Vorab in Kürze: Spezifische Probleme des Quantencomputers
Einen Quantencomputer komplett zu verstehen, wäre müßig. Seine innersten Prozesse laufen auf Teilchen-Ebene ab. Seine ausgeführten Berechnungen beruhen darauf, dass z.B. Mikrowellen auf sogenannten Qubits (Quantenbits) einwirken, um ihren Zustand zu ändern. Eben diese Mikrowellen im Verein mit den Qubits zeigen erst bei Tieftemperatur ihre Wirkung, und sie müssen zudem gegen Störeinflüsse abgeschirmt sein. Die Prozesse sind extrem sensibel für äußere Einflüsse, da sie sonst die Qubits beeinflussen. Zudem ist es sehr aufwendig, Qubits im Zustand der sogenannten Superposition (davon weiter unten mehr) zu halten. Mit jedem neuen Qubit wächst zwar die Rechenleistung, aber damit auch die Fehlerrate: Der Zustand der sogenannten Superposition wird dann immer fehlerhafter. Das ist eines der Probleme, womit man z.Zt. in der technischen Umsetzung zu kämpfen hat.

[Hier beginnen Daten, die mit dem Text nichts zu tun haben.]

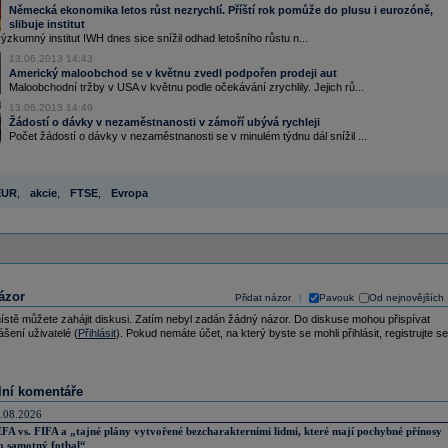
Německá ekonomika letos růst nezrychlí. Příští rok pomůže do plusu i eurozóně,
slibuje institut
kumný institut IWH dnes sice snížil odhad letošního růstu n...
13.06.2013 14:43
Americký maloobchod se v květnu zvedl podpořen prodeji aut
Maloobchodní tržby v USA v květnu podle očekávání zrychlily. Jejich rů...
13.06.2013 14:49
Žádostí o dávky v nezaměstnanosti v zámoří ubývá rychleji
Počet žádostí o dávky v nezaměstnanosti se v minulém týdnu dál snížil ...
EUR
,
akcie
,
FTSE
,
Evropa
ázor
Přidat názor
Pavouk
Od nejnovějších
|
ístě můžete zahájit diskusi. Zatím nebyl zadán žádný názor. Do diskuse mohou přispívat
ášení uživatelé (
Přihlásit
). Pokud nemáte účet, na který byste se mohli přihlásit, registrujte se
lní komentáře
.08.2026
FA vs. FIFA a „tajné plány vytvořené bezcharakterními lidmi, které mají pochybné přínosy
o samotný fotbal“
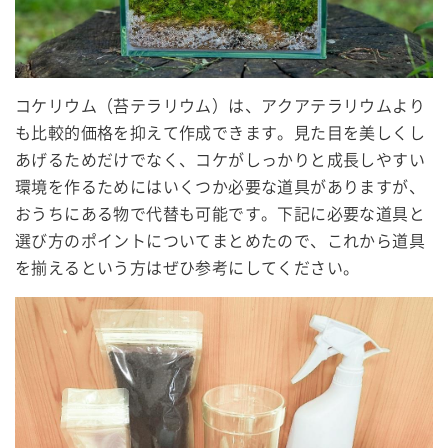
コケリウム（苔テラリウム）は、アクアテラリウムより
も比較的価格を抑えて作成できます。見た目を美しくし
あげるためだけでなく、コケがしっかりと成長しやすい
環境を作るためにはいくつか必要な道具がありますが、
おうちにある物で代替も可能です。下記に必要な道具と
選び方のポイントについてまとめたので、これから道具
を揃えるという方はぜひ参考にしてください。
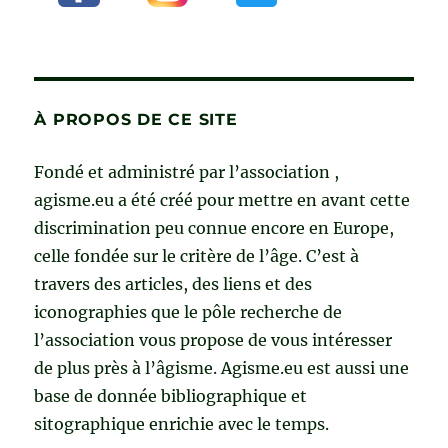
À PROPOS DE CE SITE
Fondé et administré par l’association ,
agisme.eu a été créé pour mettre en avant cette
discrimination peu connue encore en Europe,
celle fondée sur le critère de l’âge. C’est à
travers des articles, des liens et des
iconographies que le pôle recherche de
l’association vous propose de vous intéresser
de plus près à l’âgisme. Agisme.eu est aussi une
base de donnée bibliographique et
sitographique enrichie avec le temps.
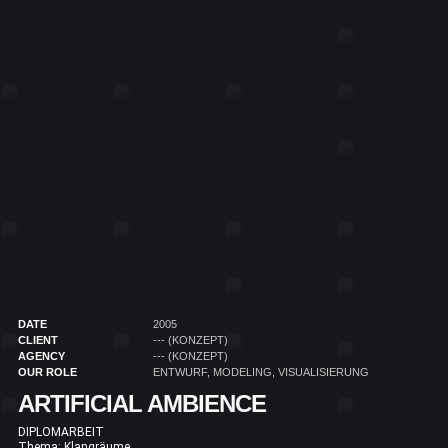
DATE
2005
CLIENT
--- (KONZEPT)
AGENCY
--- (KONZEPT)
OUR ROLE
ENTWURF, MODELING, VISUALISIERUNG
ARTIFICIAL AMBIENCE
DIPLOMARBEIT
Thema: Klangräume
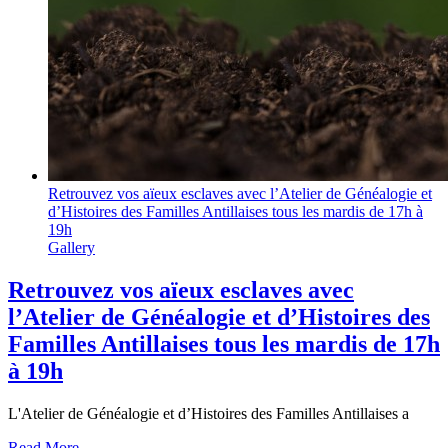
Retrouvez vos aïeux esclaves avec l’Atelier de Généalogie et
d’Histoires des Familles Antillaises tous les mardis de 17h à
19h
Gallery
Retrouvez vos aïeux esclaves avec
l’Atelier de Généalogie et d’Histoires des
Familles Antillaises tous les mardis de 17h
à 19h
L'Atelier de Généalogie et d’Histoires des Familles Antillaises a
Read More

Der Unterschied zwischen einem Digital-Bit und einem Qubit
Ein digitaler herkömmlicher Computer arbeitet mit Bits und führt Berechnungen eben mit diesen Bits durch. Ein Bit ist also die kleinste Informationseinheit in der digitalen Datenübertragung. Es kann nur zwei Informationszustände abbilden: 1 oder 0. Da Computer nur zwei Zustände kennen und in Binärcode kommunizieren, ist das Bit die kleinste Unterscheidung, die ein Computer adressieren oder lesen kann.
Ein Quantencomputer dagegen nutzt Quantenbits als kleinste Recheneinheit, kurz die Qubits; sie basieren auf den Prinzipien der Quantenmechanik. Qubits können in einem Superpositionszustand existieren; das bedeutet, dass sie gleichzeitig den Wert 0 und 1 haben können. Erst bei der Messung legt es sich für einen konkreten Zustand fest. Die Rechenleistung eines Quantencomputers steigt theoretisch exponentiell mit der Anzahl der Qubits. Quantencomputer erzielen schon mit wenigen Qubits große Rechenleistungen. Dies ermöglicht es ihnen, bestimmte Berechnungen schneller durchzuführen als herkömmliche, digitale Rechner.
Stellen Sie sich dazu als Bild eine Kugel vor, an deren Nordpol der Zustand Eins und am Südpol der Wert Null für das Digital-Bit existiert. Dagegen könnte sich ein Qubit in seinem Superpositionszustand auf jedem beliebigen Punkt der Kugeloberfläche aufhalten. Man kann heute Quantenbits z.B. realisieren durch einen in der Nähe des absoluten Nullpunkts gekühlten metallischen Leiter: Er wird dadurch supraleitend und ist in der Lage, Strom ohne Widerstand gleichzeitig in zwei Richtungen zu leiten. So erreicht der Leiter den Zustand der Superposition. Programmieren lassen sich diese Qubits durch Mikrowellen-Impulse. Es gibt aber auch andere komplexe Verfahren, um Qubits zu realisieren.
Das körperlose Quantengatter
Neben der „Verschränkung“ spielt bei Quantencomputern das Mitwirken von Quantengatter eine Rolle. Klassische Computer haben Logik-Gatter, die physikalisch durch diskrete Bauelemente wie Transistoren realisiert sind. Diese Gatter führen elementare Bit-Operationen durch. Sind mehrere Gatter-Bausteine zu einem Schaltnetz verbunden, können sie komplexe Operationen wie das Addieren zweier Binärzahlen durchführen. Beim Quantencomputer gibt es dazu keine konkreten „Bausteine“. Das liegt daran, dass „Berechnungen“ auf einem Quantencomputer grundsätzlich anders funktionieren. Sie beruhen auf den Gesetzen der Wahrscheinlichkeitstheorie.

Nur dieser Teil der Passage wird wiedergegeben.